* PASSAGE PROVIDED:
On Tue, Oct 30, 2018 at 7:37 AM Baoquan He <bhe@redhat.com> wrote:
>
> On 10/29/18 at 04:07pm, Bhupesh Sharma wrote:
> > I am sorry, I understand that the commit log is a bit long and
>
> Yes, it's too long. Please summarize well so that it can save reviewers'
> time.

I have tried to include all the points in the log which might be
relevant to folks (there
are user-space utility maintainers in Cc as well) who might not be
aware of complete
background on this (especially the kernel side of the things), while I
am discussing the
user-space changes with them :)

> > probably this part
> > is not easy to infer. Currently, I see that the 'makedumpfile' utility
> > is broken with newer kernels
> > (I tested on 4.19-rc8+) as we KCORE_REMAP  was added to recent kernels
> > thus leading to an additional section in kcore.
> > [see <http://lists.infradead.org/pipermail/kexec/2018-October/021769.html>
> > for details].
>
> Why it's broken? Have you investigated and figured out why it's broken?
> If fix, what patch will it look like? Does the patch prove it's not
> worth using the current way?
>
> Have you thought about this in advance? Or still like before, you said
> on arm64 you found different boards have different behaviour, then
> makedumpfile maintainer Kazu said he investigated and found it may be
> caused by KALSR. This time, for this KCORE_REMAP adding, can you help to
> investigate further and give an answer to the issue you found and
> raised?

Ofcourse, the patchset which added vmcoreinfo into kcore was discussed
and it was agreed that this was a better approach to move forward and hence
accepted in mainline.

Regarding the makedumpfile issue, I have already provided a detailed
reply to Kazu (you are Cc'ed on the thread) and also proposed a
makedumpfile approach which
reads the 'page_offset_base' value from kcore (using the kernel
interface provided by this patch),
[on which you are Cc'ed as well]:

[1]. https://www.spinics.net/lists/kexec/msg21717.html
[2]. https://www.spinics.net/lists/kexec/msg21722.html

Again I think we are discussing on a wrong tangent here. The idea is
not limited to only makedumpfile - it
affects other user-space utilities (like crash) which are used for
live debugging a running kernel.

> > The details of the makedumpfile utility can be seen via the man page
> > [MAKEDUMPFILE(8)],
> > but in short it tries to make a small DUMPFILE by compressing dump
> > data or by excluding
> > unnecessary pages for analysis, or both.
> >
> > However the bigger problem is how we export machine specific details
> > from kernel-space
> > to user-land in a standardized way. As I mentioned in brief in the git
> > log, I was seeing
> > issues when I upgrade kernels or try to bring up user-space utilities
> > on newer hardware,
> > as currently we use different (and often flaky approaches) to
> > calculate machine specific details in
> > user-space code as there used to be lack of a clear ABI between the
> > kernel and user-space on how
> > machine specific details would be shared.

* TASK INSTRUCTIONS:
(1) In the kcore mailing-list thread, on which kernel version did the writer test and find the makedumpfile utility broken?
(2) Continue the kcore mailing-list thread from the point where it stops.

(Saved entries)
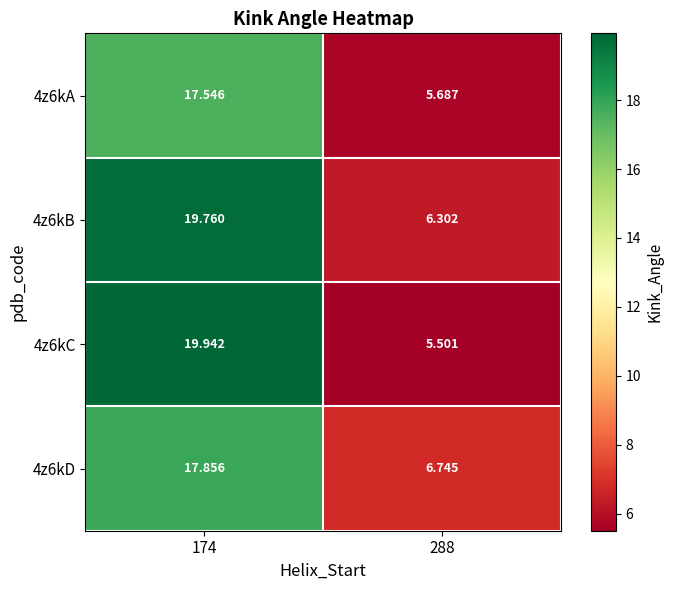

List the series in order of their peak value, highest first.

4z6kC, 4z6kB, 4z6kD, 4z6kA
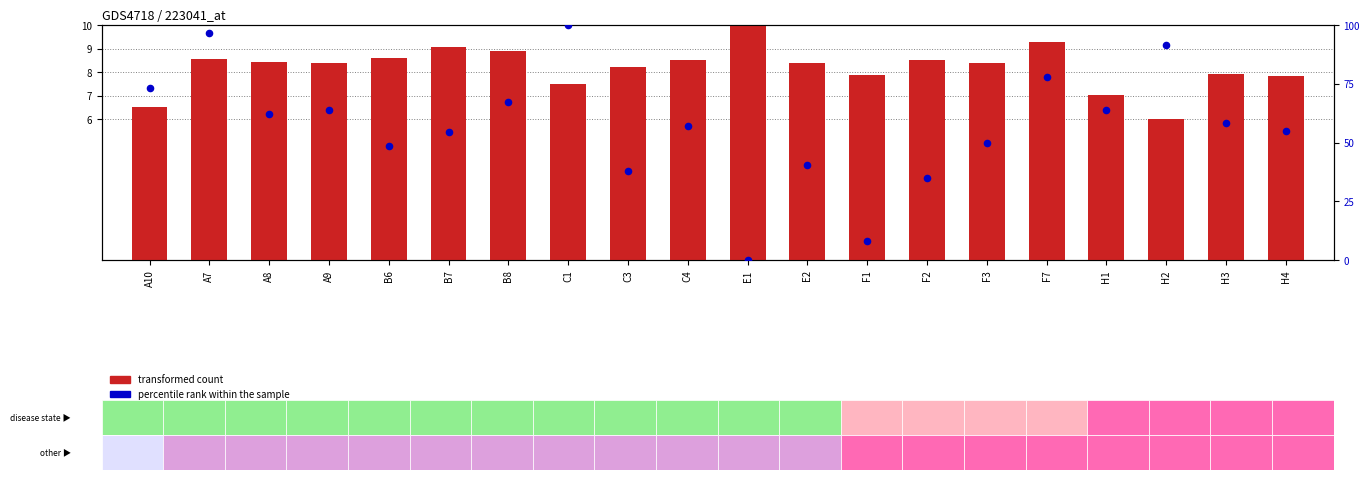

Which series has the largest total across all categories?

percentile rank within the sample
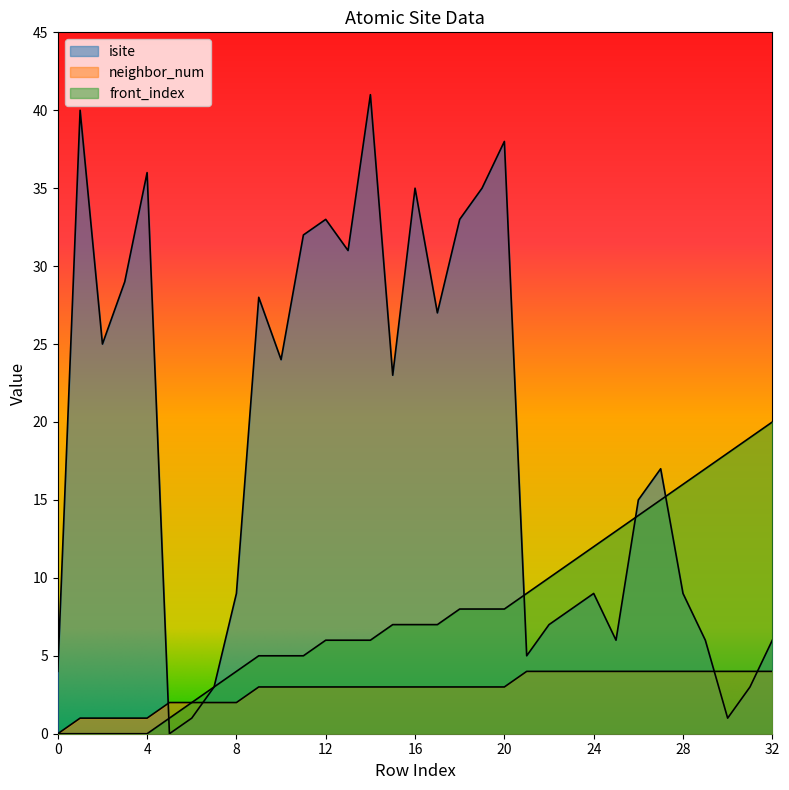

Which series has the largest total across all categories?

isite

* LIST OF ANSWERS:
(1) 4.19-rc8+

(2)
> >
> > Later on, kernel commit 23c85094fe1895caefdd came, which adds
> > vmcoreinfo to 'kcore',
> > as an arch agnostic approach to unify the differences existing in
> > exporting kernel space information
> > to the user-space code and James suggested that I use the same for
> > user-space purposes to fix
> > the issues I was observing.
> >
> > > Sorry I didn't get what problem this patch is trying to fix from the
> > > patch log.
> >
> > So, here since the 'page_offset_base' variable (which holds the start
> > of direct mapping of all physical
> > memory) is not exported by the x86_64 kernel to the user-space via a
> > standard interface, we resort
> > to calculating the same via reading PT_LOADs in user-space (as an
> > example from the makedumpfile
> > implementation ). Now this implementation is usually different across
> > user-space utilities.
> >
> > Also, if the PT_LOAD ordering changes (as we saw with the newer
> > kernels), this approach will need
> > fixing to calculate the addresses. In addition, we normally need
> > 'page_offset_base' value in user-space (and retrieve it via
> > vmlinux file in another user case from the same makedumpfile code) for
> > calculating the start of direct mapping of all physical
> > memory specifically for KASLR boot cases.
> >
> > Instead, if we can export 'page_offset_base' via vmcoreinfo, we can
> > easily use the same
> > for live-debugging a running kernel via user-space utilities, which
> > can benefit by reading this value
> > from the vmcoreinfo note inside kcore directly without relying on other methods.
>
> We have got a method, what's wrong with that? Only KCORE_REMAP adding,
> again? if fix, what is the defect? Where's patch, analysis, only one
> sentence to say KCORE_REMAP caused that?

Please see above, this is not limited to one use-case of makedumpfile
tool. Also, it extends
to other user-space utilities (like crash) as well.

See, why would we want to have every user-space utility implement a
different mechanism for solving the same problem, right? If a standard interface
is available from the kernel side we better use the same across all user-land.

Plus, if this interface (vmcoreinfo in kcore) is available from the
kernel side for all archs (like it is currently), it solves
another set of problem in the user-space tools, i.e. we don't need to
keep different arch specific
implementations across different user-space tool (see [1] above for
e.g., both x86_64 and arm64 makedumpfile code
bases use an almost similar approach now). I understand that such
changes are always
obstructive, but hopefully it saves us the effort to manage
differences across user-land in the longer run.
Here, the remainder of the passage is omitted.